つまり、眼精疲労は、目の酷使によって、慢性的な筋疲労が広範囲に起きている状態であり、私たち鍼灸師は、筋疲労を「こり」として触知します。尚、毛様体筋や眼外筋などは触知できませんので、それらの「代償性のこり」を探し当てアプローチします。
視機能を支える、これらの筋肉が疲労を起こすと、脳が上手く画像処理を行えなくなります。その結果、脳に余計な負荷がかかります。いわゆる、視覚性脳疲労の状態(神経疲労)となります。これが重度眼精疲労や自律神経失調症の原因です。さらに精神的ストレスが加わると難治性となります。
眼精疲労とは何か?(小宮モデル)
目の酷使や眼病によって生じた眼の不具合により、目首肩背中に広範囲な「コリ」が蓄積し、脳(精神)に負荷が生じた状態。目の機能不全や、頭痛、めまい、身体の痛み、自律神経失調症、慢性疲労などを来す。

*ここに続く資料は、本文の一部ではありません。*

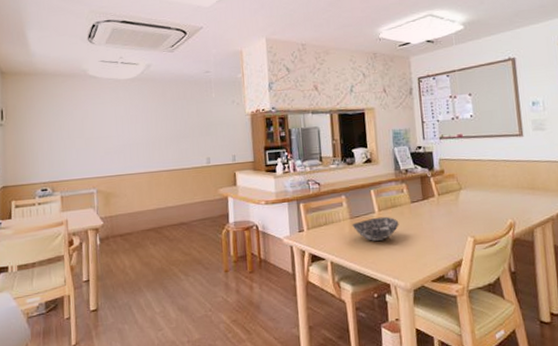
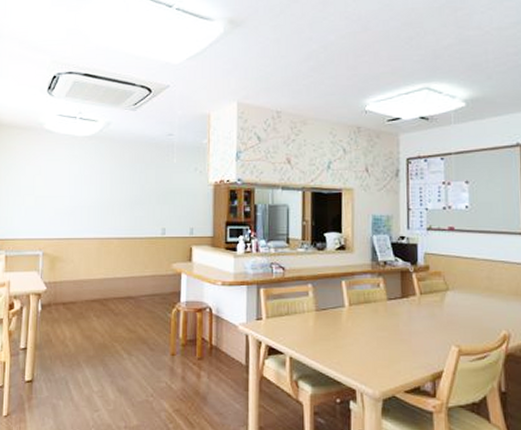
bowl: present [352,216,399,242] -> none [317,312,372,340]

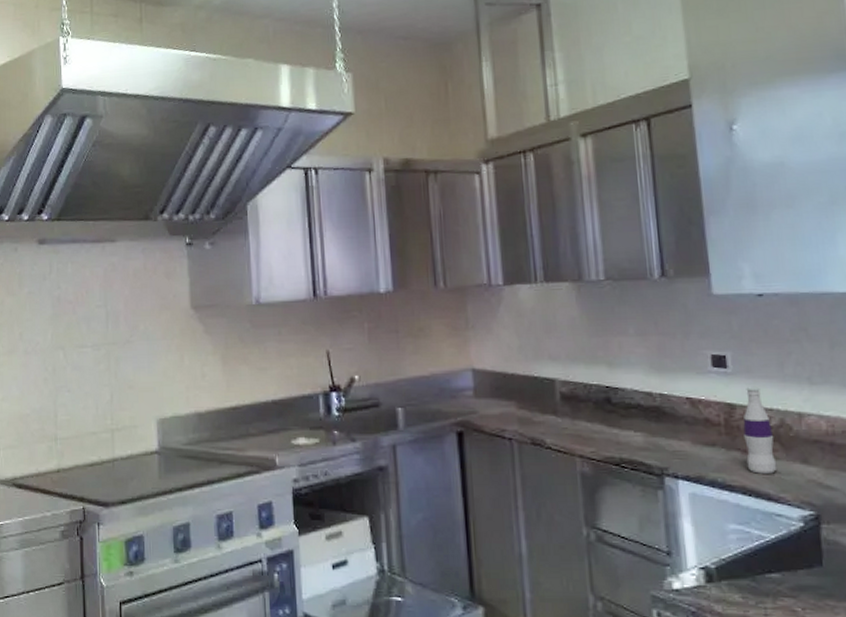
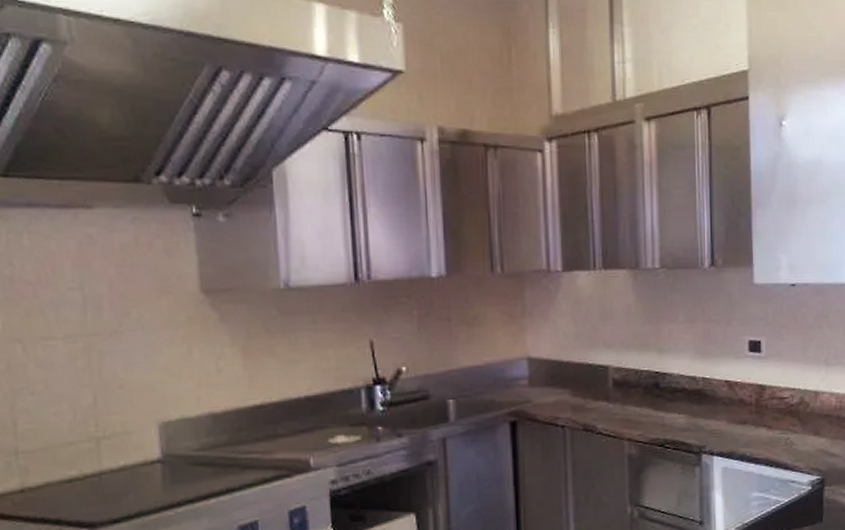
bottle: present [743,386,777,474] -> none [770,368,795,447]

つまり、鍼灸治療によって、眼精疲労で生じた「種々のコリ」を取り除くことこそが、結果的に患者さんの目の辛さの解消に繋がる。それが、小宮式の治療概念です。
目の酷使によって生じるコリのポイント
PC作業やスマホによる眼精疲労では、多くの場合、以下の部位に「蓄積したコリ」を触知できます。小宮式では、これらの部位に「コリの核」を見つけ、そこに鍼を打つことが基本となります。
基本治療治療(基本穴)では、目の周り・前頸部に左右で16本の鍼を打ち、背部にも同じく16本の鍼を打ちます。そのうえで、症状が重い場合は鍼を追加します(追加穴)。また、眼病治療を合わせて行う場合は特効穴にも鍼を行います。

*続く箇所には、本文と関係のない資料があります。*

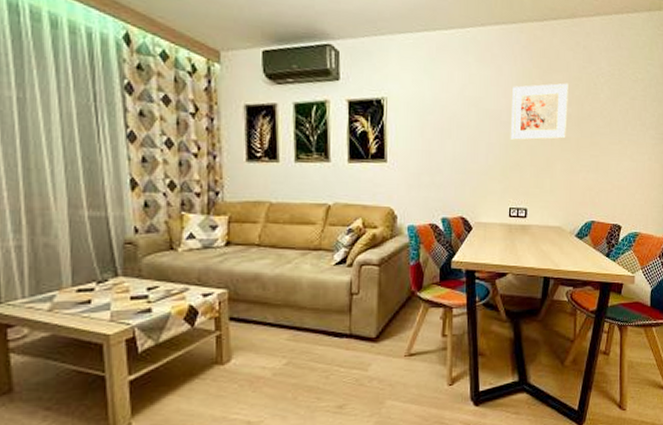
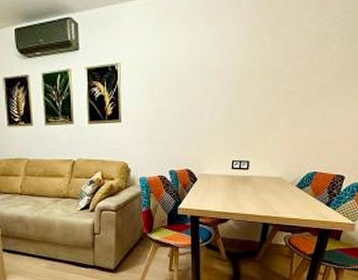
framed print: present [510,83,569,141] -> none [235,35,297,96]

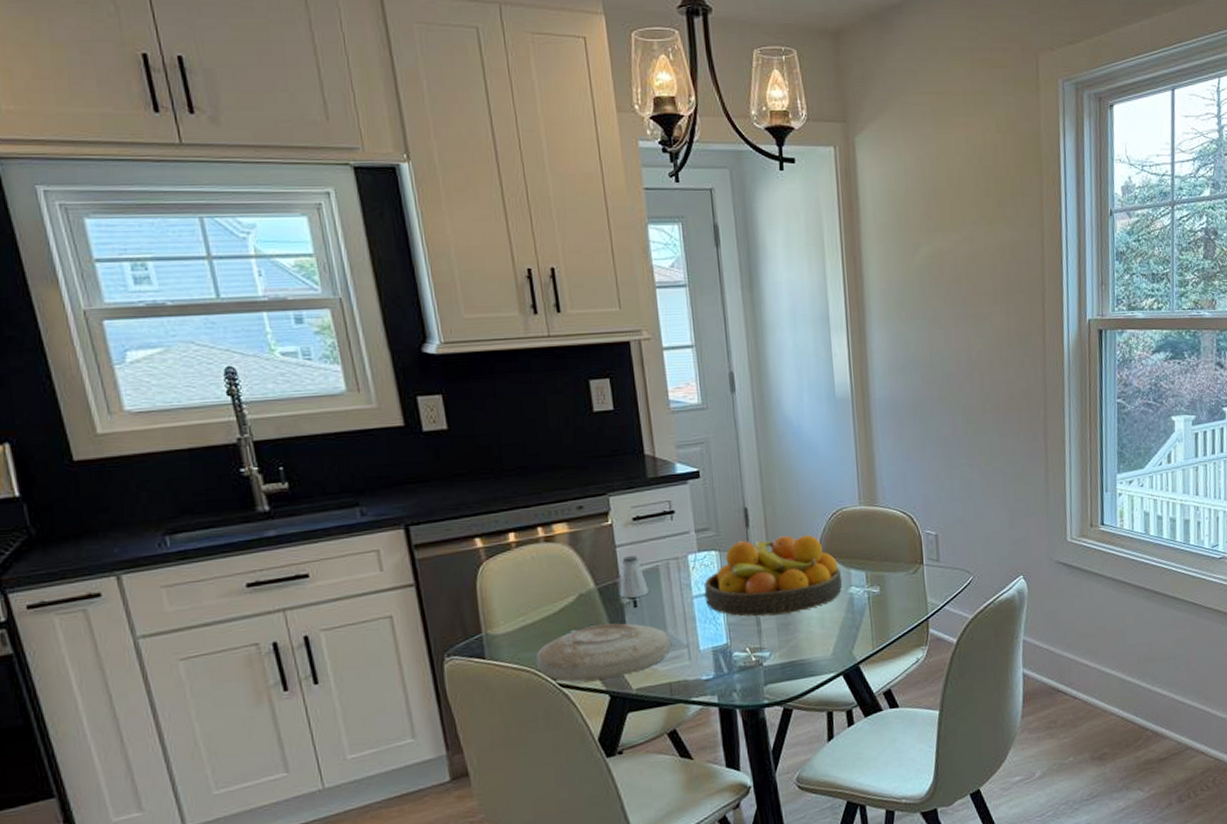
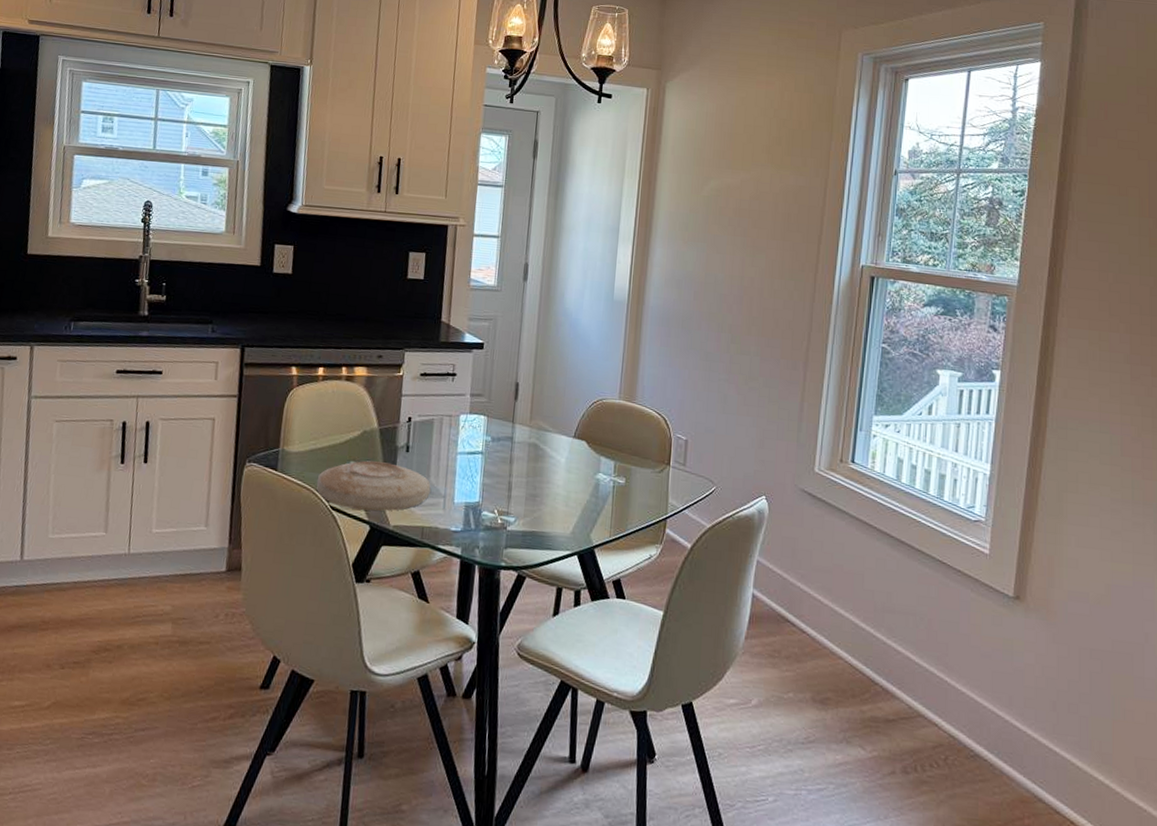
saltshaker: present [620,556,649,598] -> none [397,406,421,444]
fruit bowl: present [704,534,843,617] -> none [467,411,592,487]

鍼を打つ場所は経穴を目安にしますが、あくまでコリを取り除くのが目的なので、しっかりと触察を行い、狙いを定めて鍼を打ちます。詳細は第六章に譲ります。
小宮式では、基本的にNEOデスポの寸3-1番、2番、3番を使用します。刺激が苦手な患者さんや、鍼が初めてで不安な方はセイリンデスポ寸3-1番、2番を使用します。鍼を刺し置鍼を行います。
「鍼の選択」と「刺激量の調整」
小宮式では、目の周囲に対するアプローチとして、「通常鍼」「美容鍼」「鍼通電」「てい鍼」の4つがあります。子供の場合や鍼を怖がっている場合、また鍼の刺激に敏感な場合は、「美容鍼」または「てい鍼療法」を用います。

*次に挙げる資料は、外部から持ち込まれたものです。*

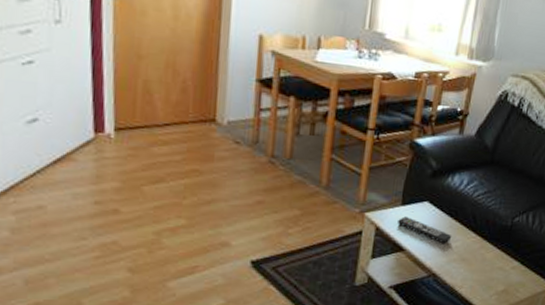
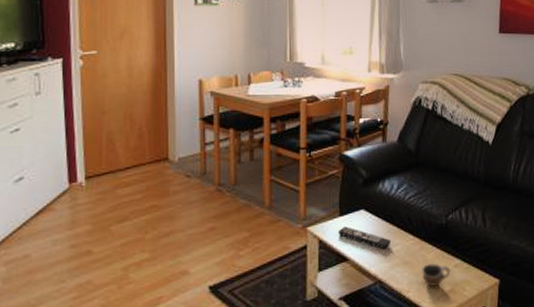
cup: none [477,263,508,286] -> present [422,263,451,287]

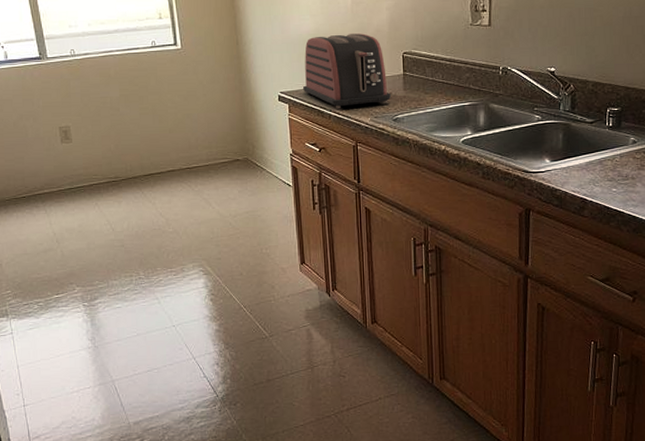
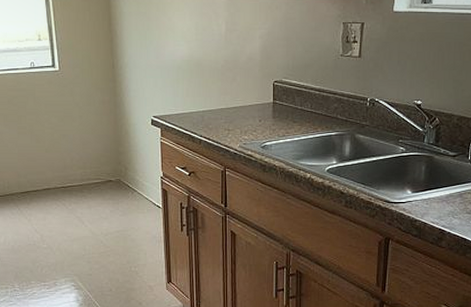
toaster: present [302,33,391,109] -> none [174,61,260,135]

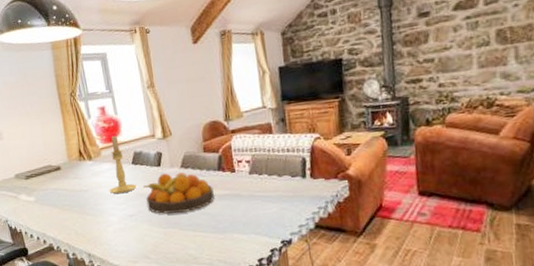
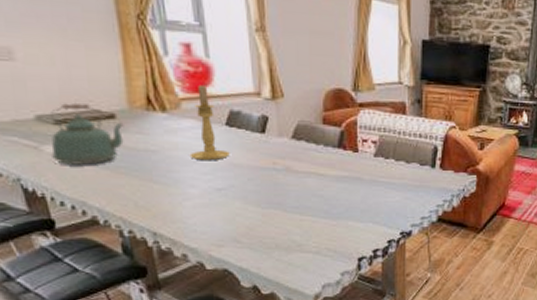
kettle: none [23,162,67,207] -> present [51,103,124,165]
fruit bowl: present [142,171,214,214] -> none [238,142,330,193]

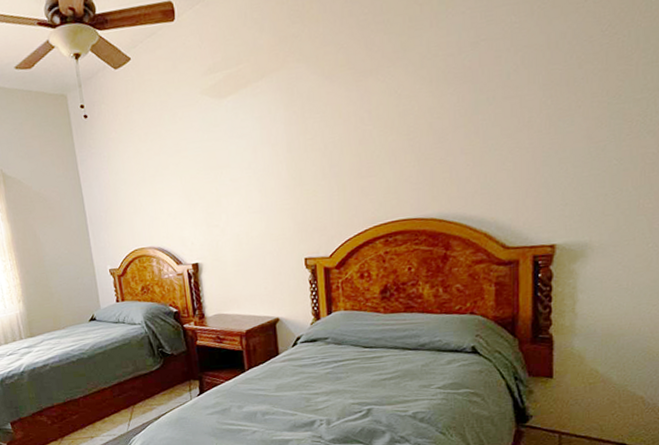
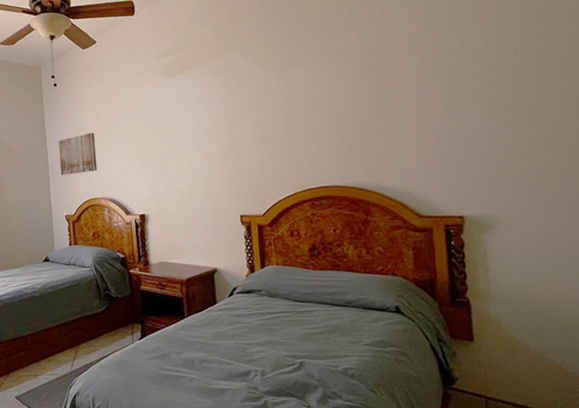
wall art: none [95,172,142,224] -> present [59,132,97,175]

また、経絡治療など、刺鍼そのものが不適合な場合も、てい鍼療法を選択します。実際に当院では、経絡治療を行う場合は「本治法」と「目の周りのてい鍼療法」を同時に行います。尚、シェーグレン症候群などの患者さんに対しては、鍼通電療法を行う場合があります。
小宮式で使用する鍼
鍼はステンレスのディスポ鍼を用います。鍼は全て使い捨て、再使用はしません。患者さんの症状、鍼の感受性や内出血のリスクなどを総合的に判断して、鍼のメーカー、素材、太さ、長さを選択します。
当院の場合は、9割の患者さんに「NEOディスポ4本パック寸3の1番、2番、3番」を使用しています。その中でも、寸3の2番を基本としています。残りの1割の患者さんにはセイリンJSP寸3の1番、2番を使用しています。
また、内出血や刺激過多のリスクを踏まえて、基本部分はNEOディスポを使用し、一部はセイリンディスポに変更する場合があります。特に、目の下は内出血しやすいので、セイリン美容鍼タイプで施術するケースが多いです。